Splunk Search

Downtime duration

tmarlette
Motivator

I am looking to build a query for splunk, that analyzes historical instances of down times.

I am doing this with a service state, and there are 4 values. Starting, Running and Stopping, Stopped.
I poll this service every 60 seconds for it's status. I am looking for the duration of the 'down' instances, per day.

As in, the services are in a running state, but they were down for 30 minutes, at this time.

I have a query in the works, but I'm not sure if it's the right fit:

sourcetype=WMI:Service Name=Email2db | streamstats current=false last(State) as last_service_status last(_time) as time_of_change by Name | where State!="last_service_status" | eval outage=now()-time_of_change | eval duration=strftime(outage, "%H:%M") | rename State as current_service_status | table time_of_change, Name, last_service_status, current_service_status, duration

All i'm looking to map is a 'state change' event, and the duration that it remained in that state. if there were two times that the service went down three hours apart, the suits would like to see those individual intances in something as simple as three fields. Those fields are:

Outage Start, Outage Stop, Duration.

0 Karma

somesoni2
Revered Legend

Try this (add rename at the end per your need)

your base search  | streamstats current=false last(State) as last_service_status last(_time) as time_of_down by Name,host | where State!=last_service_status AND NOT State="Down" | streamstats current=false last(_time) as time_of_up by Name,host  | where isnotnull(time_of_up) | eval duration=time_of_up - time_of_down | convert ctime(time_of_*) | table host, Name, time_of_*,duration
0 Karma

somesoni2
Revered Legend

Could you post some sample events?

0 Karma

tmarlette
Motivator

I had to find out where is was failing, and it looks like at the | where segment of the query.

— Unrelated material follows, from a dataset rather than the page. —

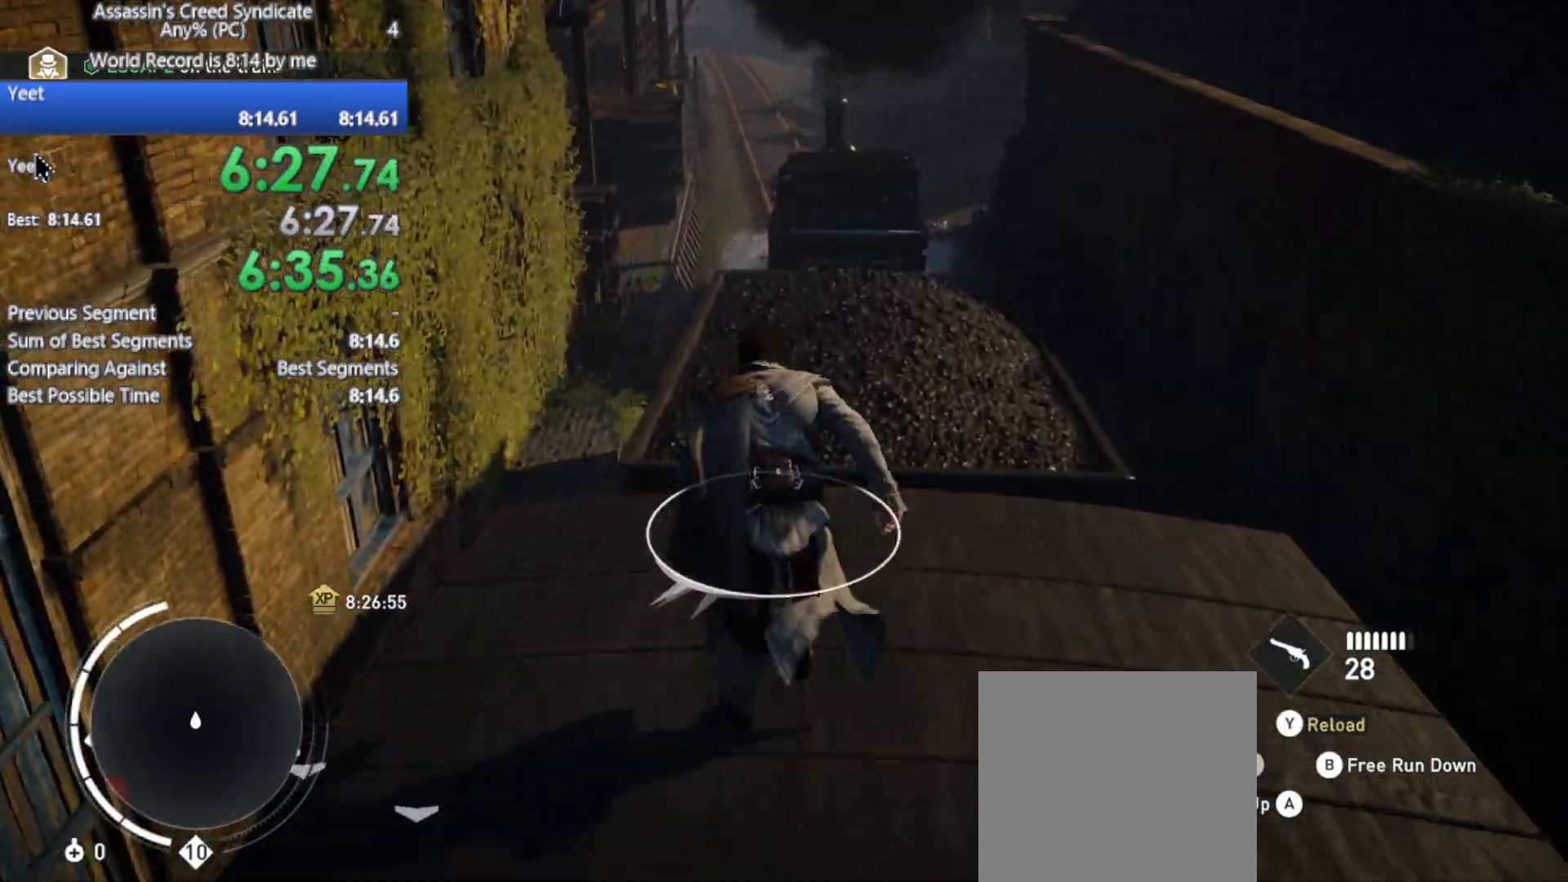
{"buttons": ["R2"], "left_stick": "up", "right_stick": "center", "events": [[433, "A", "up"]]}
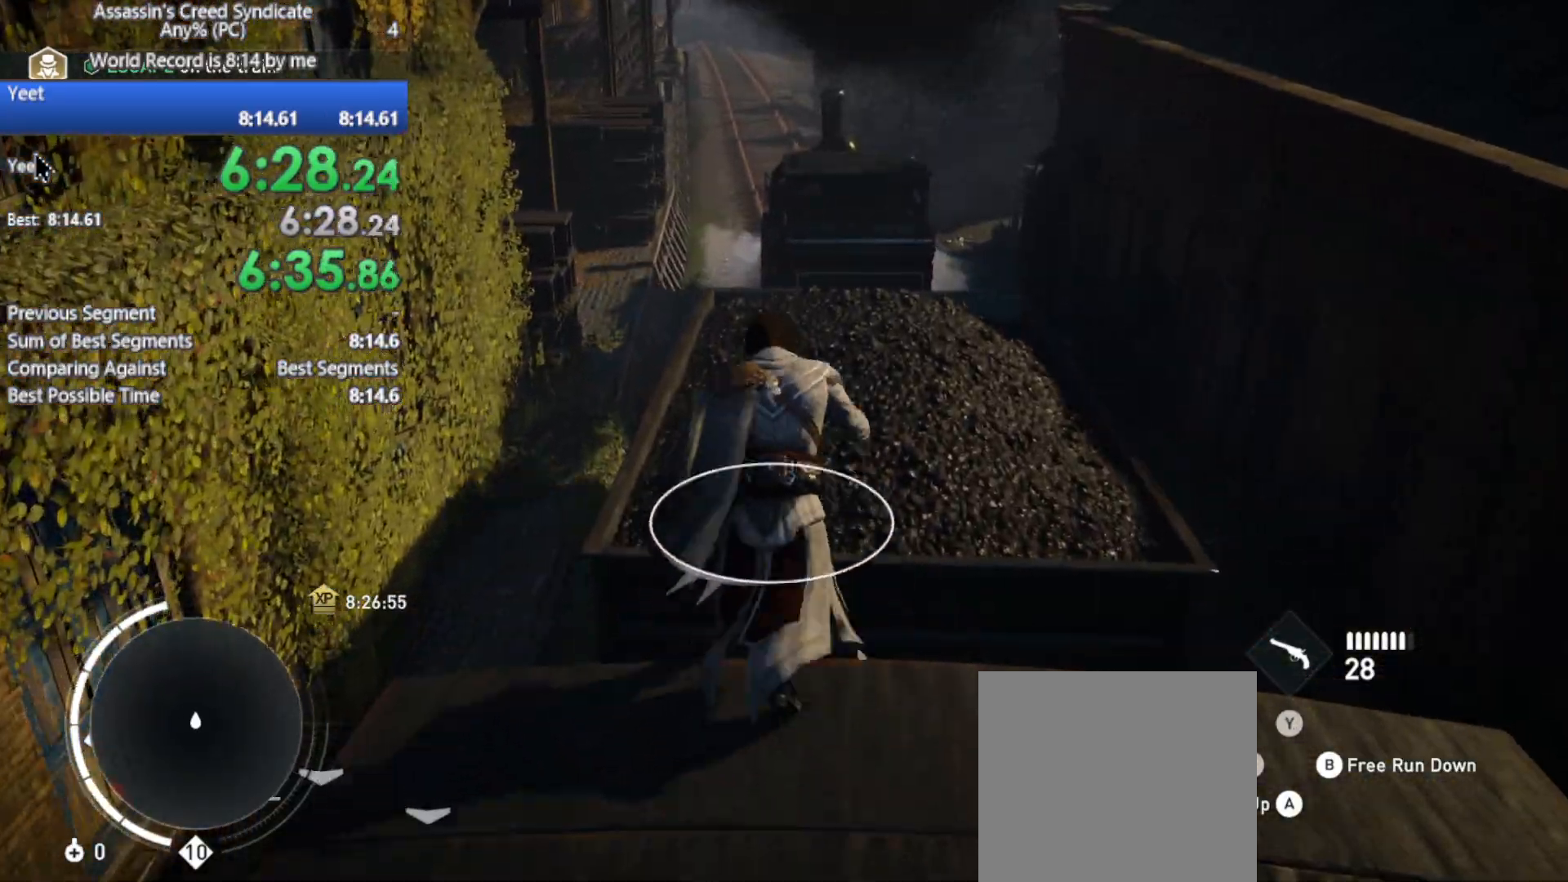
{"buttons": ["R2"], "left_stick": "up", "right_stick": "center", "events": []}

If I remove a piece of it, I get results, but they are useless, as there is no duration:

sourcetype=WMI:Service Name=Email2db | streamstats current=false last(State) as last_service_status last(time) as time_of_down by Name,host | where State!="Down" | streamstats current=false last(_time) as time_of_up by Name,host | where isnotnull(time_of_up) | eval duration=time_of_up - time_of_down | convert ctime(time_of) | table host, Name, time_of_,duration

0 Karma